Our hypothesis is that the lack of drugs to halt Alzheimer’s disease stems in large part from ignorance of the structures of the most pertinent drug targets: the aggregated forms of the proteins tau and beta-amyloid. Here we propose to extend our studies of the structures of amyloid fibrils and oligomers to enable structure-based design of inhibiting compounds. For each of our proposed projects, structure determination will be followed by structure-based design of one or more inhibitors. Then each inhibitor will be assayed for effectiveness in inhibiting aggregate formation in vitro and inhibiting toxicity in cell models. The most effective inhibitors will then be assessed in animal models of our collaborators. Among our projects are the following: (1) Structure determination of oligomers of tau that can seed spreading of tau from cell to cell, and subsequent design of an inhibitor of oligomerization; (2) Inhibitor design of tau aggregation based on our newly determined structure of the amyloid-forming segment of tau with sequence VQIINK; (3) Evolution by ribosome display of inhibiting single-domain antibodies against tau aggregates, with the possibility that these may penetrate the blood-brain- barrier; (4) Optimization of existing crystals of the 20 residue segment of beta-amyloid with sequence GKLVFFGENVGSNKGAIIGL, which seems to form an oligomer. Improved crystals will be followed by structure determination and inhibitor design; (5) Crystallization of beta-amyloid or its segments in a lipid environment to gain possible insight into its toxic function; (6) Structure determination of a segment of beta-amyloid bound to its putative cell-surface receptor, followed by inhibitor design; (7) Exploration of the action of our newly discovered segment of the protein transthyretin which breaks up oligomers of beta-amyloid and inhibits toxicity.

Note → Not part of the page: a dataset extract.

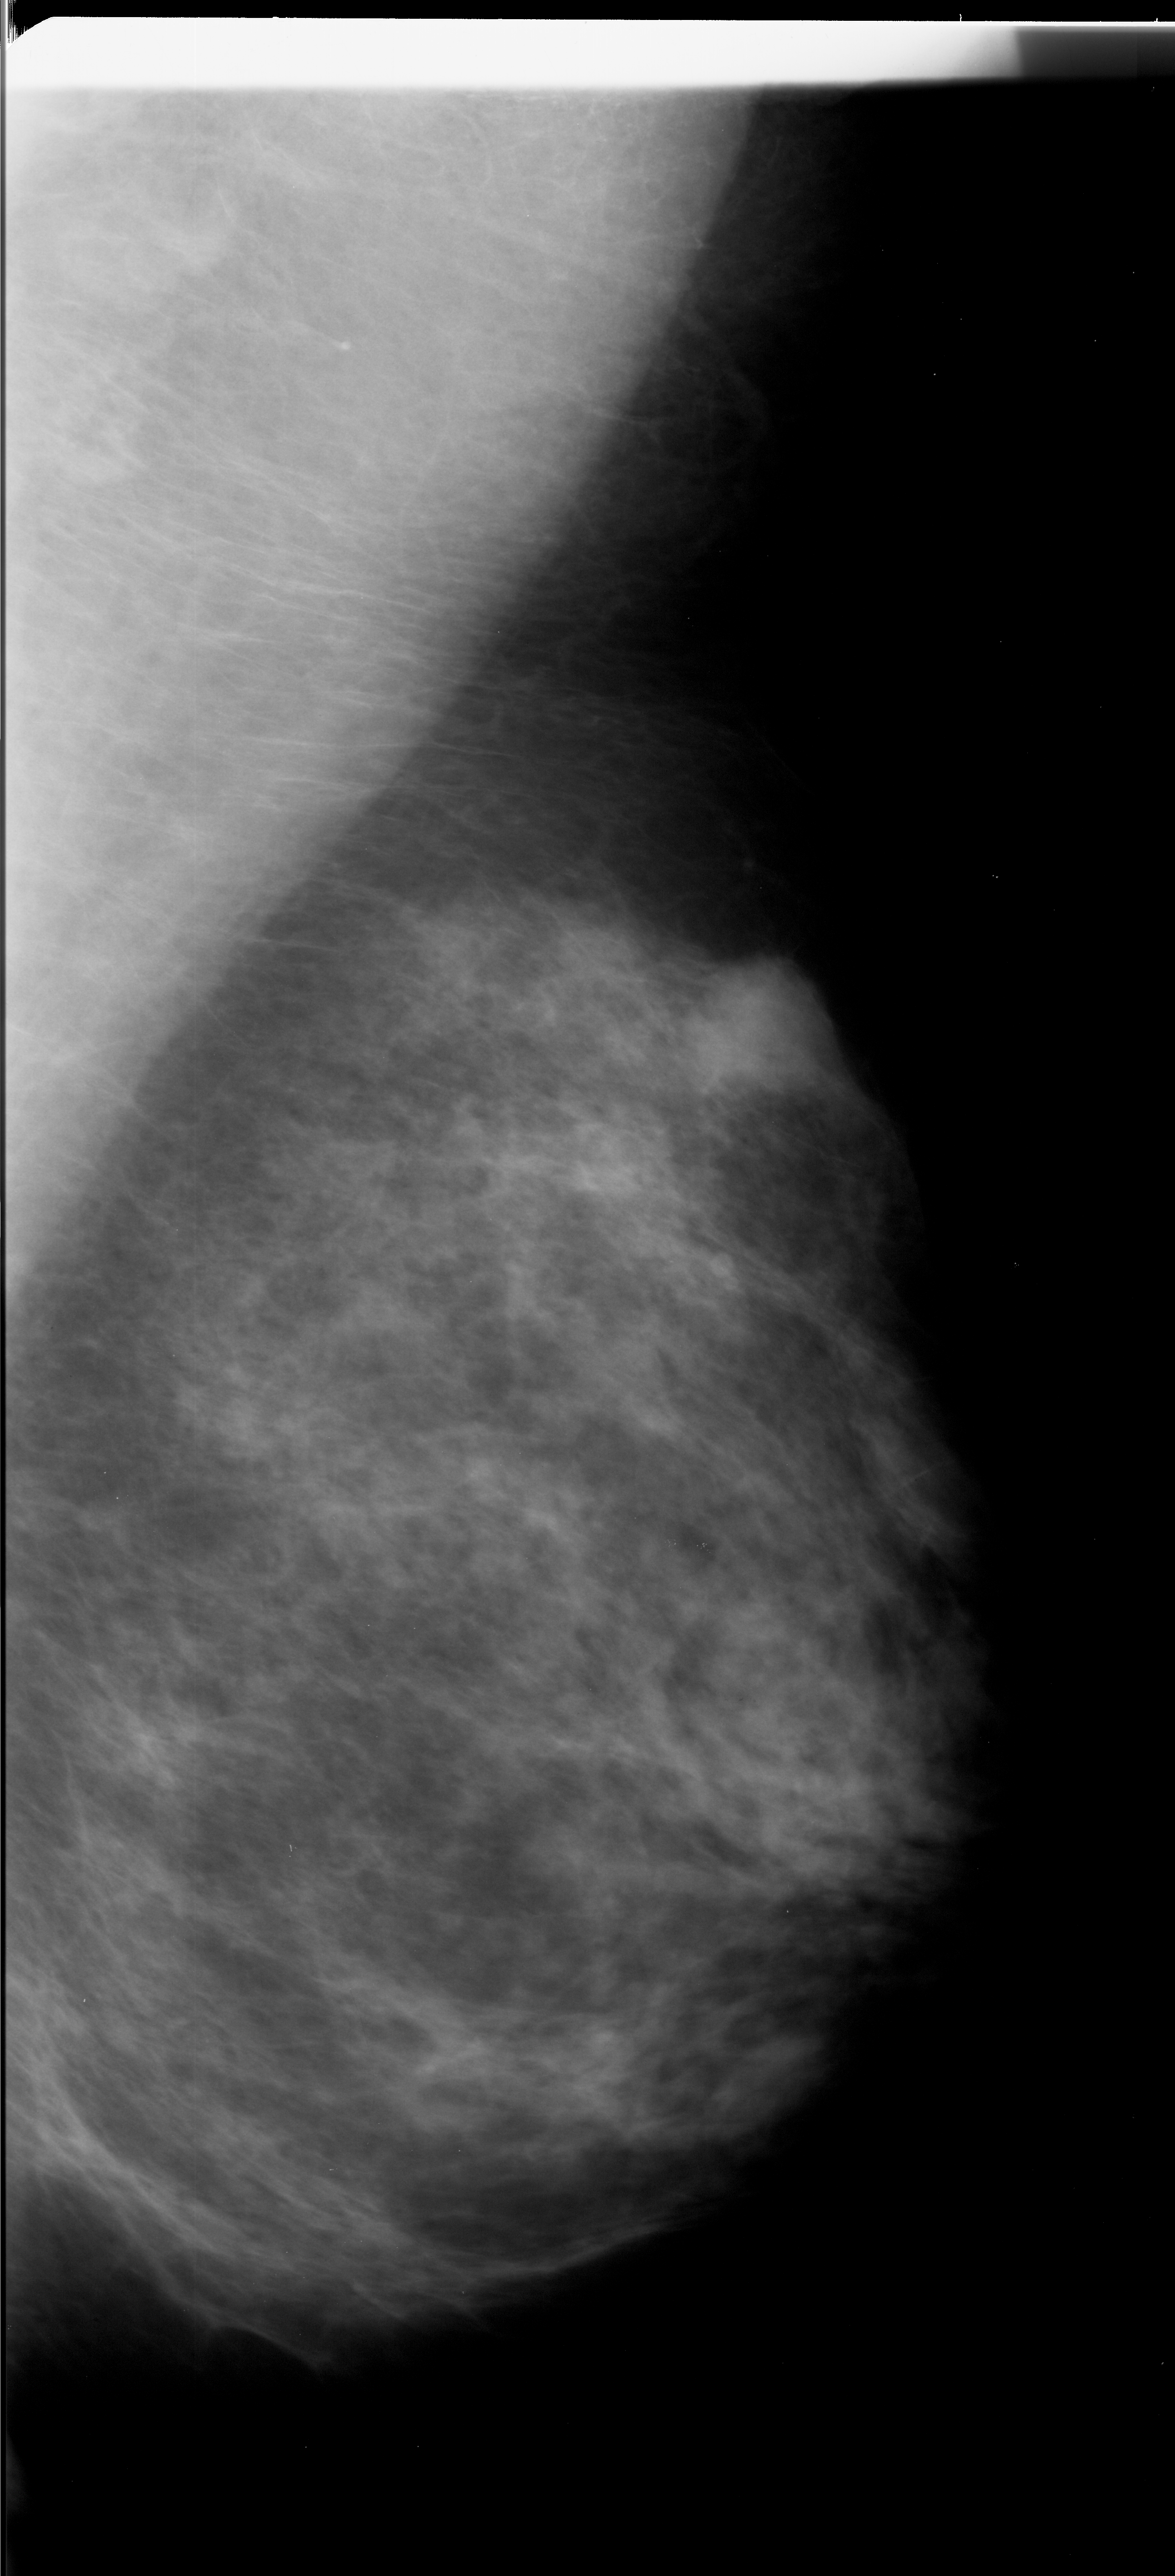
Digitized screen-film mammogram, right breast, MLO view, BI-RADS breast density category 3 (scale 1–4).
Finding: mass, shape irregular, margins ill defined; BI-RADS assessment category 4; subtlety rating 4 on a 1 (subtle) to 5 (obvious) scale; pathology result (as recorded, not read from the image): malignant.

Each of these projects, if successful, opens a path to a possible therapeutic agent against Alzheimer’s disease. These paths have not been previously available because the pertinent structures have been unknown. We find the principal barrier to determination of amyloid structures is the miniscule size of the crystals. We propose to surmount this barrier by further exploitation of advanced methods of electron diffraction.

我们的假设是，缺乏阻止阿尔茨海默氏病的药物很大程度上远离无知 最相关的药物靶标的结构：蛋白质tau和 β-淀粉样蛋白。在这里，我们建议扩展我们对淀粉样纤维原纤维结构的研究和 低聚物可以实现基于结构的抑制化合物设计。对于我们的每个建议 项目，结构确定将是一个或多个抑制剂的基于结构的设计。 然后，将分配每个抑制剂在体外抑制骨料形成方面的有效性 抑制细胞模型中的毒性。然后将在动物模型中评估最有效的抑制剂 我们的合作者。我们的项目中有以下内容：（1）tau的低聚物的结构测定，可以从细胞到细胞播种tau的种子，以及随后的寡聚化抑制剂的设计； （2）基于我们新确定的淀粉样蛋白形成结构的抑制剂设计 用序列vqiink的tau段； （3）核糖体显示抑制单域的进化 针对tau聚集体的抗体，这些抗体可能会穿透血脑 障碍; （4）用序列优化β-淀粉样蛋白的20个居住段的现有晶体 Gklvffgenvgsnkgaiigl，似乎形成了一种低聚物。将遵循改进的晶体 按结构确定和抑制剂设计； （5）在A中结晶的β-淀粉样蛋白或其片段 脂质环境可以洞悉其毒性功能； （6）结构确定 与其推定的细胞表面受体结合的β-淀粉样蛋白段，然后是抑制剂设计； （7） 探索我们新发现的蛋白质经硫蛋白的作用 向上β-淀粉样蛋白的低聚物并抑制毒性。如果成功的话，这些项目中的每一个都为针对阿尔茨海默氏病的可能的治疗剂开辟了道路。这些路径以前尚未获得，因为永久性结构尚不清楚。我们发现确定淀粉样结构的主要障碍是晶体的微小尺寸。我们建议通过进一步利用高级电子衍射方法来克服这一障碍。